22.1.1. The Dimension of a Data Table is the Rank¶
Observe that the
feet column of the
heights table is the
inches column converted to feet by dividing each value by 12:
251 rows × 2 columns
feet column is a linear combination of the
inches column. We might view the
feet column as contributing no extra information than the
inches column. If the
heights table lost the
feet column, we could reconstruct the
feet column exactly using the
inches column alone. A linearly dependent column does not “add” another dimension to a data table.
In other words, the dimension of a data table is the number of linearly independent columns in the table, or equivalently the matrix rank of the the data.
22.1.2. Intuition for Reducing Dimensions¶
In most real-world scenarios, though, data seldomly contain columns that are exact linear combinations of other columns because of measurement error. Consider these measurements of overall density vs percent fat for individuals:
The scatter plot shows that density is not a linear combination of percent fat, yet density and percent fat appear “almost” linearly dependent. Intuitively, we can closely approximate density values using a linear combination of the percent fat values.
We use dimensionality reduction techniques to automatically perform these approximations rather than manually examine individual pairs of data variables. Dimensionality reduction techniques are especially useful for exploratory data analysis on high-dimensional data.
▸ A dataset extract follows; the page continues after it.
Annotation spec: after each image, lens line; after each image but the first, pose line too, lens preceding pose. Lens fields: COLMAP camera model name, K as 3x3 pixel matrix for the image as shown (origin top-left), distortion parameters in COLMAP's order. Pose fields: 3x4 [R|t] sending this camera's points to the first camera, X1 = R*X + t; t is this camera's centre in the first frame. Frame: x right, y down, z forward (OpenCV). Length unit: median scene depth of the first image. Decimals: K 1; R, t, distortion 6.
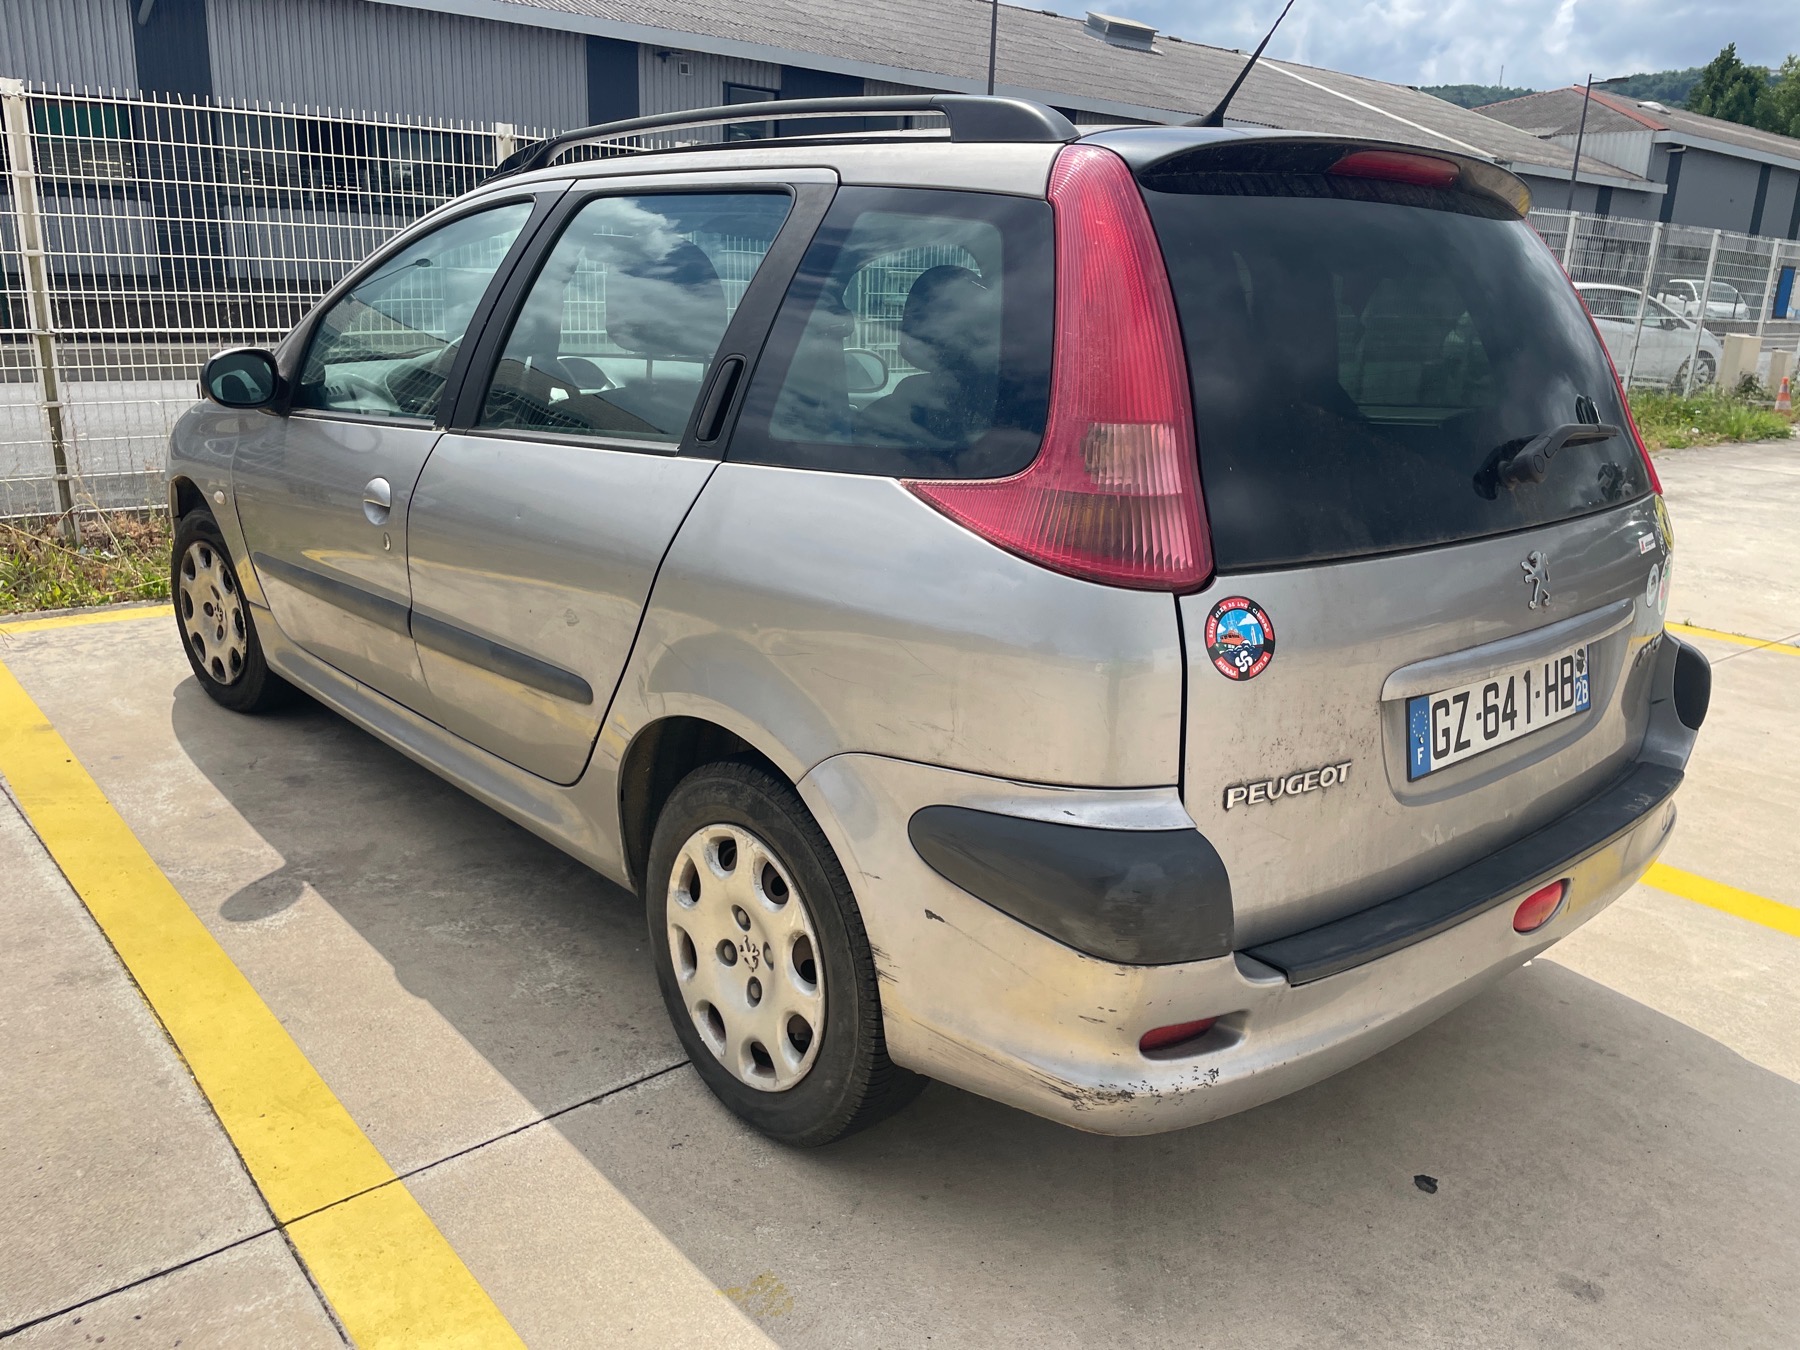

Consider the following data table of US House of Representative votes in September 2019:
df = pd.read_csv('vote_pivot.csv', index_col='member') df
441 rows × 41 columns
In this dataset, every row corresponds to a single congressperson, and every column contains that congressperson’s vote on a single bill: a
1 means the person voted for the bill and a
0 means the person voted against the bill.
This dataset contains 41 numeric dimensions:
In other words, none of the vote columns are linearly dependent. This implies that no two congresspeople voted exactly the same on these 41 bills, and that no two congresspeople voted exactly opposite from each other.
But we don’t expect the votes to be completely random, either. In 2019 the US had two dominant political parties, the Democratic and the Republican parties, and we expect that in most cases a congressperson will vote similarly to other members of their political party.
That is, even though the matrix of votes contains 41 dimensions, we might preserve useful patterns in the data even after performing dimensionality reduction to decrease the number of data table dimensions.
The rest of this chapter introduces a useful technique for dimensionality reduction called principal component analysis or PCA for short. In the figure below, we use PCA to approximate the vote data with just 2 dimensions, then create a scatter plot using the 2-dimensional approximation.
df_c = df - np.mean(df, axis = 0) u, s, vt = np.linalg.svd(df_c, full_matrices = False) pcs = u * s sns.scatterplot(x=pcs[:, 0], y=pcs[:, 1]);
In the plot above, every point corresponds to one congressperson. We can color each point according to the political party of the congressperson:
In this example, PCA successfully finds 2 dimensions that summarize the original 41 dimensions–these two dimensions capture the distinct voting patterns of political parties within the House of Representatives.
We use dimensionality reduction techniques to summarize data tables with many dimensions. This allows us to explore high dimensional data. One useful technique for dimensionality reduction is principal component analysis, which we introduce in the rest of this chapter.